On Monday, McKinsey & Company divulged how it conducted a recent study that found 30% or more of surveyed businesses will drop employer-sponsored health care because of the federal health reform law, the Wall Street Journal's "Health Blog" reports (Hobson, "Health Blog," Wall Street Journal, 6/20).
Of the 1,300 employers surveyed in the McKinsey study, 30% said they will "definitely" or "probably" stop providing employer-sponsored insurance plans after most of the major federal health reform law provisions are implemented in 2014. In addition, 45% to 50% said they will "definitely" or "probably" seek to change their health plans, including asking workers to contribute more to coverage or offering coverage only to certain employees.
The Congressional Budget Office previously estimated that only about 7% of employees who have employer-sponsored insurance will be required to obtain alternative coverage (California Healthline, 6/8).
Since releasing the study, McKinsey had refused requests from the Obama administration and congressional Democrats to divulge its methodology and other details.
McKinsey Reveals Study Details
According to McKinsey, study authors asked employers about their familiarity with nine provisions in the reform law. The researchers then provided information about those provisions and asked employers if they would maintain, change or eliminate coverage in 2014 ("Health Blog," Wall Street Journal, 6/20).
Ipsos, an opinion research firm, conducted the study with funding from McKinsey (Roy, "The Apothecary," Forbes, 6/20).
In a statement, McKinsey said it stands "by the integrity and methodology of the survey" ("Health Blog," Wall Street Journal, 6/20).

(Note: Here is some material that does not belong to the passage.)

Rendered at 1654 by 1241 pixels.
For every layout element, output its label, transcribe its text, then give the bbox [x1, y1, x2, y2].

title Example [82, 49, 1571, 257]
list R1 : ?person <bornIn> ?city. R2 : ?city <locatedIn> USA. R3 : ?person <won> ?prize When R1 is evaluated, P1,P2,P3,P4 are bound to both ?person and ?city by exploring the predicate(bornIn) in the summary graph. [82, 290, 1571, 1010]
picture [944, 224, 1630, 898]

However, it added that the survey "was not intended as a predictive economic analysis" of the effect of the reform law and that the company only sought to display "attitudes of employers and provide an understanding of the factors that could influence decision-making related to employee health benefits" (Cevallos, "Booster Shots," Los Angeles Times, 6/20).
Most health policy commentators said they were satisfied with McKinsey’s methodology. Kate Pickert of Time's "Swampland" wrote that the poll "was not a GOP-funded shoddy survey meant to gin up criticism" of the reform law. However, Pickert noted that McKinsey's assertion that the study was not meant to predict how employers will react to the law is a "rather absurd claim" (Pickert, "Swampland," Time, 6/20).

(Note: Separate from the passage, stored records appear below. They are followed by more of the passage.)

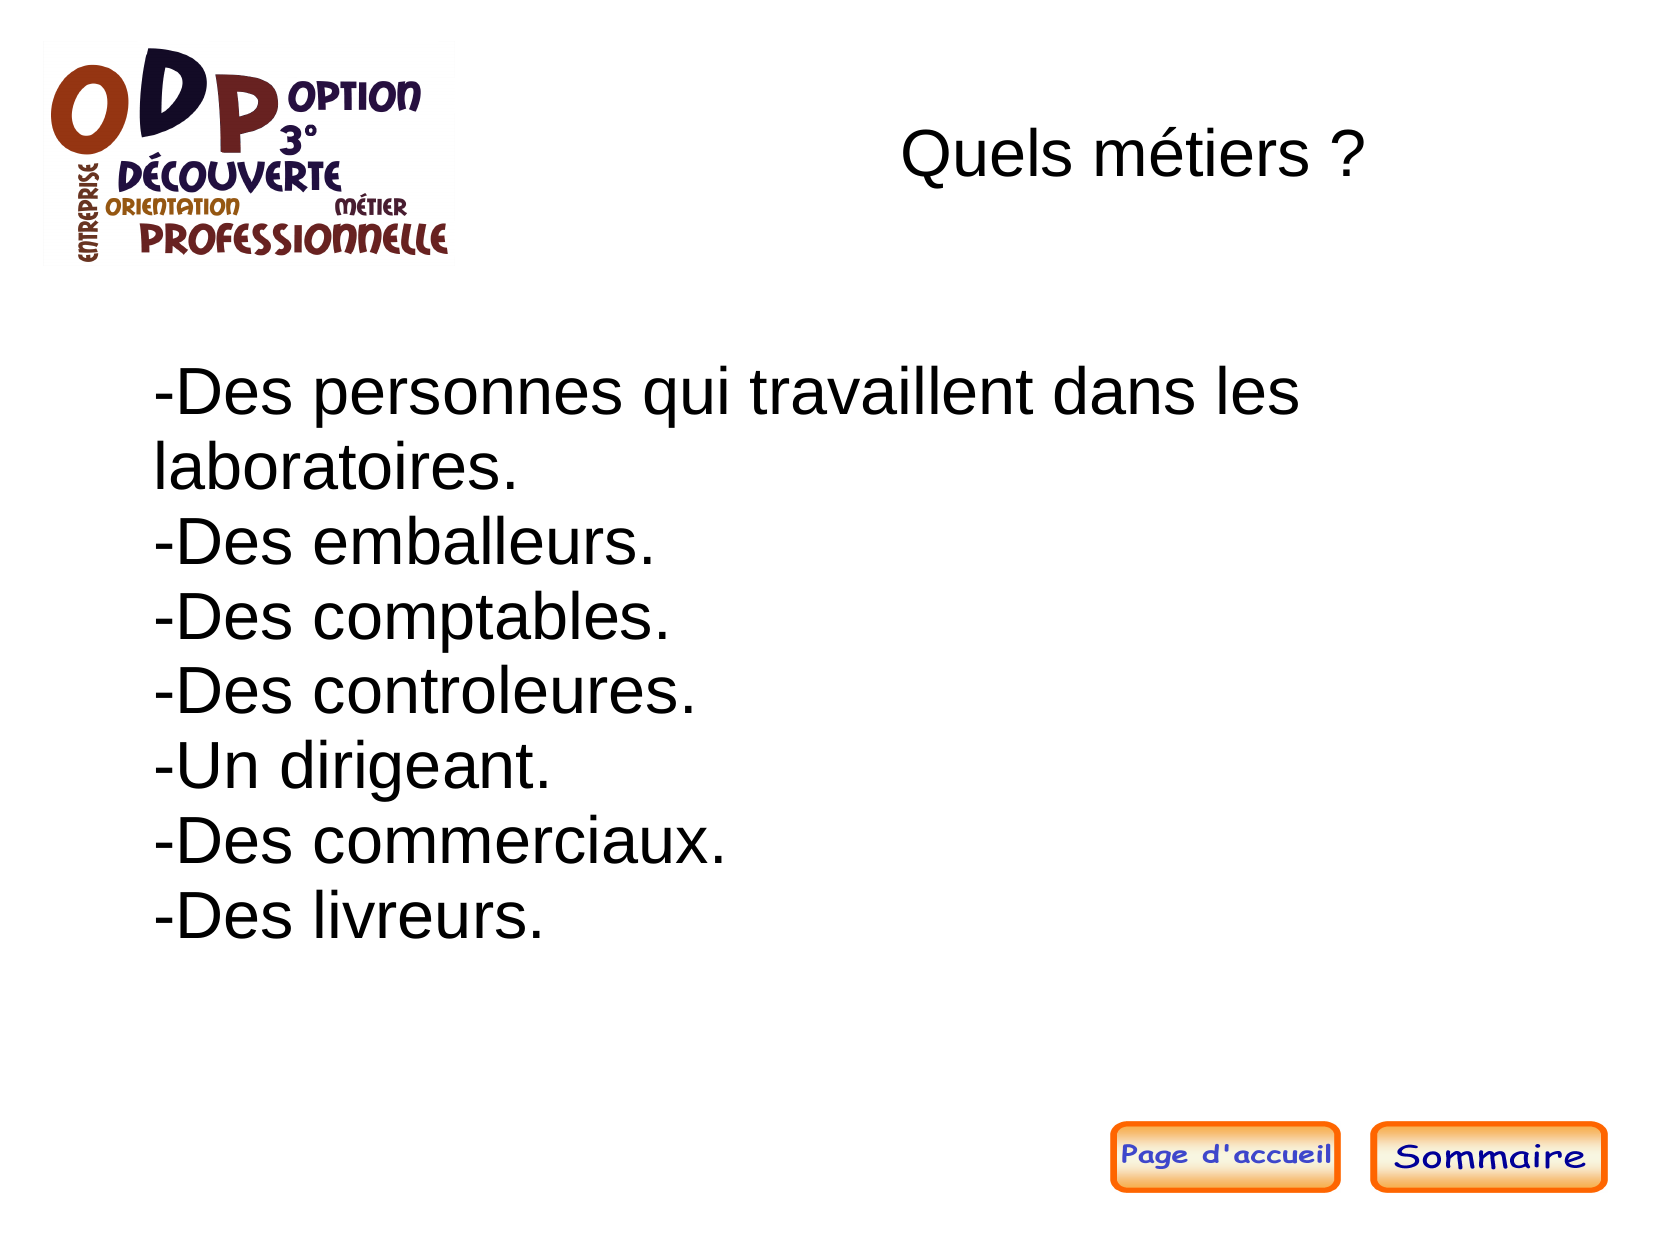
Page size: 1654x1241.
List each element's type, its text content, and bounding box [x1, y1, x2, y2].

picture [43, 41, 455, 266]
picture [1370, 1121, 1608, 1193]
title Quels métiers ? [637, 49, 1630, 257]
list -Des personnes qui travaillent dans les laboratoires. -Des emballeurs. -Des comptables. -Des controleures. -Un dirigeant. -Des commerciaux. -Des livreurs. [82, 354, 1571, 1109]
picture [1110, 1121, 1341, 1193]
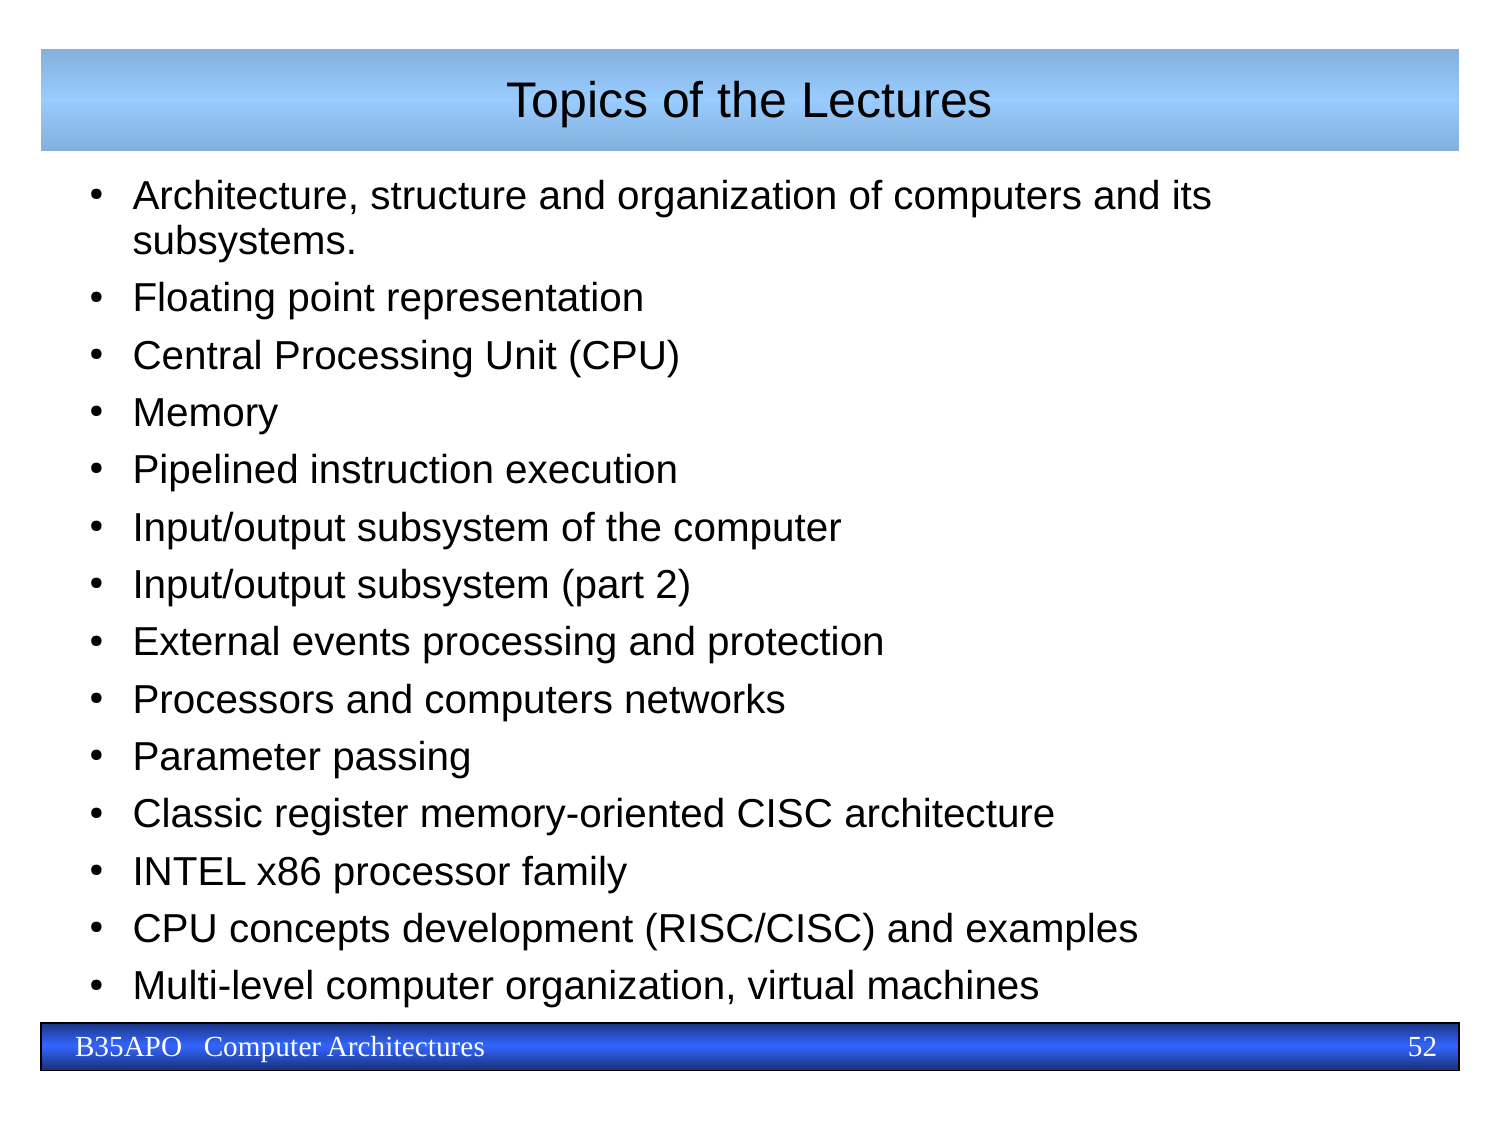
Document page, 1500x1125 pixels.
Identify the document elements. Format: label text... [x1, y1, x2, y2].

list Architecture, structure and organization of computers and its subsystems. Floating point representation Central Processing Unit (CPU) Memory Pipelined instruction execution Input/output subsystem of the computer Input/output subsystem (part 2) External events processing and protection Processors and computers networks Parameter passing Classic register memory-oriented CISC architecture INTEL x86 processor family CPU concepts development (RISC/CISC) and examples Multi-level computer organization, virtual machines [75, 172, 1426, 1013]
title Topics of the Lectures [41, 49, 1459, 151]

In addition, Paul Krugman of the New York Times' "The Conscience of a Liberal" wrote the study is "basically a poll -- which is a really bad way to assess how firms will make decisions about whether or not to maintain health coverage." He wrote, "Such a decision [requires] careful study of the numbers and consequences," adding, "A relatively causal answer to a poll probably isn't a very good predictor of that decision" (Krugman, "The Conscience of a Liberal," New York Times, 6/21).
Greg Sargent, writing in the Washington Post's "The Plum Line," countered McKinsey's claim that the survey was not intended to be predictive, noting that the study's original headline was, "How U.S. Health Care Reform Will Affect Employee Benefits" (Sargent, "The Plum Line," Washington Post, 6/20).
Meanwhile, Senate Finance Committee Chair Max Baucus (D-Mont.) said he still believes the study is flawed. He responded to McKinsey's explanation by saying the poll "did not provide employers with enough information for them to make honest choices and fair evaluations" (Freudenheim, New York Times, 6/20).